- GIVEN DATA -
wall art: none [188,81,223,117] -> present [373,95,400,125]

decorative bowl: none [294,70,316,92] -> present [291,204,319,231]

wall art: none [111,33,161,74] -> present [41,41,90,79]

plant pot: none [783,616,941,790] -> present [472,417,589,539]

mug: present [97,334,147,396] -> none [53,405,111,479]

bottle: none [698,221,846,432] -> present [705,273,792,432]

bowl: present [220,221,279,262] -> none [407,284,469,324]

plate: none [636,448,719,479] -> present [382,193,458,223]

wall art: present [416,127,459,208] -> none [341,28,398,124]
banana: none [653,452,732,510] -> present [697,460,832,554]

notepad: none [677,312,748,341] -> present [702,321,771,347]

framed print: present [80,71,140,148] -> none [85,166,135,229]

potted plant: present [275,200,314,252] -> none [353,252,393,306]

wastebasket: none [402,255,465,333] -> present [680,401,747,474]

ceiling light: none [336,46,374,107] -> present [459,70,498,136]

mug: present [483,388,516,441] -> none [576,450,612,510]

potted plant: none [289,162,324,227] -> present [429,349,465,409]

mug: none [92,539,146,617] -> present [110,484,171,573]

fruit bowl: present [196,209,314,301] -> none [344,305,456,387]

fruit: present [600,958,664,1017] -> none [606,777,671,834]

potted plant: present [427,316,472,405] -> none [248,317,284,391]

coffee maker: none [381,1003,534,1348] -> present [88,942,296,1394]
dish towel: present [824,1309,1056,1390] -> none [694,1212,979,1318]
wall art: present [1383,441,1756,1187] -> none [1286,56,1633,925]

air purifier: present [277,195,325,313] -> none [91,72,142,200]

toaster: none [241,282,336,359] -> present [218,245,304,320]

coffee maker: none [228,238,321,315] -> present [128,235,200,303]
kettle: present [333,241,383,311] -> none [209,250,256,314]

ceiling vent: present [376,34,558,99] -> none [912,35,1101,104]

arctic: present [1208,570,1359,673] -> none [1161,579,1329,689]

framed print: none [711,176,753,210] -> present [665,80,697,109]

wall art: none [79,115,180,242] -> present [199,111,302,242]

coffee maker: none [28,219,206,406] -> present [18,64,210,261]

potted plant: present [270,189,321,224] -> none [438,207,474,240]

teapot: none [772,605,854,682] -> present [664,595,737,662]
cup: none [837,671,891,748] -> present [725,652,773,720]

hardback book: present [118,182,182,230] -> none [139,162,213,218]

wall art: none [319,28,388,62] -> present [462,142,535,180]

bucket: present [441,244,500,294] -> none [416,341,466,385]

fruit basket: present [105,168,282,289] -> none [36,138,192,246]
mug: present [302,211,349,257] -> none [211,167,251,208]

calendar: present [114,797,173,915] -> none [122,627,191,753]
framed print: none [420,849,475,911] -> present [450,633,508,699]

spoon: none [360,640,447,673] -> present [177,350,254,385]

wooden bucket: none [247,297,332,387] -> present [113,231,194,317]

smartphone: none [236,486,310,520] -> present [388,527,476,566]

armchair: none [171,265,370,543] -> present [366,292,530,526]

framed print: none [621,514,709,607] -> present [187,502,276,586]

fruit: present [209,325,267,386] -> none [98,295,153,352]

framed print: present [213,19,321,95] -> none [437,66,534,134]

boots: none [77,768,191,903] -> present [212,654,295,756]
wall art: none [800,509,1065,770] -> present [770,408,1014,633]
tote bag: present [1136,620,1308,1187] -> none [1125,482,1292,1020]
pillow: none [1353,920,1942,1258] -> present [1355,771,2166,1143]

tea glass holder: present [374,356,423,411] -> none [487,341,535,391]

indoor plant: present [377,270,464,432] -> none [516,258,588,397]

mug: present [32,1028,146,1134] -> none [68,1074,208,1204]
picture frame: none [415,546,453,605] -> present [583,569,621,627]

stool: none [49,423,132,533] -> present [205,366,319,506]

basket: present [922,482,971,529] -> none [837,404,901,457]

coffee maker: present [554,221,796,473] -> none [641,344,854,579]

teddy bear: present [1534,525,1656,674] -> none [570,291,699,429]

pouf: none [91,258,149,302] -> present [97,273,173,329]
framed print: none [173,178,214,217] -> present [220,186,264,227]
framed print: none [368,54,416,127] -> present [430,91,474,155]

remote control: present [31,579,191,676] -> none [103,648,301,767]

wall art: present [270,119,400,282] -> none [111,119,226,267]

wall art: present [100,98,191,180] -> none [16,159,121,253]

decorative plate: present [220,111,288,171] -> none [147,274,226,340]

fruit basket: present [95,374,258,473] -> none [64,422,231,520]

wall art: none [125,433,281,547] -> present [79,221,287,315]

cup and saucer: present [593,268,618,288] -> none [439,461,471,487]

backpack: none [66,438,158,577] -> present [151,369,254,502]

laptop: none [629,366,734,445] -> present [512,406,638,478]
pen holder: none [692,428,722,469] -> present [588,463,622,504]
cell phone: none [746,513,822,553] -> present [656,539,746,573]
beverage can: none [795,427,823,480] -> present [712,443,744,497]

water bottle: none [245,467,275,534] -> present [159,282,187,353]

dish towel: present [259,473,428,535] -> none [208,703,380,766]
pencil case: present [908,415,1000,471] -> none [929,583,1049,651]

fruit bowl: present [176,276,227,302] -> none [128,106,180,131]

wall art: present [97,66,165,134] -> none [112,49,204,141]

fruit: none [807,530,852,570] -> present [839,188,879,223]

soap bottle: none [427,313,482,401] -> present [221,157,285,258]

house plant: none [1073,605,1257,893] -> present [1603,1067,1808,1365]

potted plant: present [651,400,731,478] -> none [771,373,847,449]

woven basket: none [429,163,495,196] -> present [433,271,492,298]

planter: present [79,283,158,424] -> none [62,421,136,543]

- TASK DESCRIPTION -
From the first line to the last, transcribe the data exactly.

- RESULT OF THIS EXERCISE -
wall art: none [188,81,223,117] -> present [373,95,400,125]

decorative bowl: none [294,70,316,92] -> present [291,204,319,231]

wall art: none [111,33,161,74] -> present [41,41,90,79]

plant pot: none [783,616,941,790] -> present [472,417,589,539]

mug: present [97,334,147,396] -> none [53,405,111,479]

bottle: none [698,221,846,432] -> present [705,273,792,432]

bowl: present [220,221,279,262] -> none [407,284,469,324]

plate: none [636,448,719,479] -> present [382,193,458,223]

wall art: present [416,127,459,208] -> none [341,28,398,124]
banana: none [653,452,732,510] -> present [697,460,832,554]

notepad: none [677,312,748,341] -> present [702,321,771,347]

framed print: present [80,71,140,148] -> none [85,166,135,229]

potted plant: present [275,200,314,252] -> none [353,252,393,306]

wastebasket: none [402,255,465,333] -> present [680,401,747,474]

ceiling light: none [336,46,374,107] -> present [459,70,498,136]

mug: present [483,388,516,441] -> none [576,450,612,510]

potted plant: none [289,162,324,227] -> present [429,349,465,409]

mug: none [92,539,146,617] -> present [110,484,171,573]

fruit bowl: present [196,209,314,301] -> none [344,305,456,387]

fruit: present [600,958,664,1017] -> none [606,777,671,834]

potted plant: present [427,316,472,405] -> none [248,317,284,391]

coffee maker: none [381,1003,534,1348] -> present [88,942,296,1394]
dish towel: present [824,1309,1056,1390] -> none [694,1212,979,1318]
wall art: present [1383,441,1756,1187] -> none [1286,56,1633,925]

air purifier: present [277,195,325,313] -> none [91,72,142,200]

toaster: none [241,282,336,359] -> present [218,245,304,320]

coffee maker: none [228,238,321,315] -> present [128,235,200,303]
kettle: present [333,241,383,311] -> none [209,250,256,314]

ceiling vent: present [376,34,558,99] -> none [912,35,1101,104]

arctic: present [1208,570,1359,673] -> none [1161,579,1329,689]

framed print: none [711,176,753,210] -> present [665,80,697,109]

wall art: none [79,115,180,242] -> present [199,111,302,242]

coffee maker: none [28,219,206,406] -> present [18,64,210,261]

potted plant: present [270,189,321,224] -> none [438,207,474,240]

teapot: none [772,605,854,682] -> present [664,595,737,662]
cup: none [837,671,891,748] -> present [725,652,773,720]

hardback book: present [118,182,182,230] -> none [139,162,213,218]

wall art: none [319,28,388,62] -> present [462,142,535,180]

bucket: present [441,244,500,294] -> none [416,341,466,385]

fruit basket: present [105,168,282,289] -> none [36,138,192,246]
mug: present [302,211,349,257] -> none [211,167,251,208]

calendar: present [114,797,173,915] -> none [122,627,191,753]
framed print: none [420,849,475,911] -> present [450,633,508,699]

spoon: none [360,640,447,673] -> present [177,350,254,385]

wooden bucket: none [247,297,332,387] -> present [113,231,194,317]

smartphone: none [236,486,310,520] -> present [388,527,476,566]

armchair: none [171,265,370,543] -> present [366,292,530,526]

framed print: none [621,514,709,607] -> present [187,502,276,586]

fruit: present [209,325,267,386] -> none [98,295,153,352]

framed print: present [213,19,321,95] -> none [437,66,534,134]

boots: none [77,768,191,903] -> present [212,654,295,756]
wall art: none [800,509,1065,770] -> present [770,408,1014,633]
tote bag: present [1136,620,1308,1187] -> none [1125,482,1292,1020]
pillow: none [1353,920,1942,1258] -> present [1355,771,2166,1143]

tea glass holder: present [374,356,423,411] -> none [487,341,535,391]

indoor plant: present [377,270,464,432] -> none [516,258,588,397]

mug: present [32,1028,146,1134] -> none [68,1074,208,1204]
picture frame: none [415,546,453,605] -> present [583,569,621,627]

stool: none [49,423,132,533] -> present [205,366,319,506]

basket: present [922,482,971,529] -> none [837,404,901,457]

coffee maker: present [554,221,796,473] -> none [641,344,854,579]

teddy bear: present [1534,525,1656,674] -> none [570,291,699,429]

pouf: none [91,258,149,302] -> present [97,273,173,329]
framed print: none [173,178,214,217] -> present [220,186,264,227]
framed print: none [368,54,416,127] -> present [430,91,474,155]

remote control: present [31,579,191,676] -> none [103,648,301,767]

wall art: present [270,119,400,282] -> none [111,119,226,267]

wall art: present [100,98,191,180] -> none [16,159,121,253]

decorative plate: present [220,111,288,171] -> none [147,274,226,340]

fruit basket: present [95,374,258,473] -> none [64,422,231,520]

wall art: none [125,433,281,547] -> present [79,221,287,315]

cup and saucer: present [593,268,618,288] -> none [439,461,471,487]

backpack: none [66,438,158,577] -> present [151,369,254,502]

laptop: none [629,366,734,445] -> present [512,406,638,478]
pen holder: none [692,428,722,469] -> present [588,463,622,504]
cell phone: none [746,513,822,553] -> present [656,539,746,573]
beverage can: none [795,427,823,480] -> present [712,443,744,497]

water bottle: none [245,467,275,534] -> present [159,282,187,353]

dish towel: present [259,473,428,535] -> none [208,703,380,766]
pencil case: present [908,415,1000,471] -> none [929,583,1049,651]

fruit bowl: present [176,276,227,302] -> none [128,106,180,131]

wall art: present [97,66,165,134] -> none [112,49,204,141]

fruit: none [807,530,852,570] -> present [839,188,879,223]

soap bottle: none [427,313,482,401] -> present [221,157,285,258]

house plant: none [1073,605,1257,893] -> present [1603,1067,1808,1365]

potted plant: present [651,400,731,478] -> none [771,373,847,449]

woven basket: none [429,163,495,196] -> present [433,271,492,298]

planter: present [79,283,158,424] -> none [62,421,136,543]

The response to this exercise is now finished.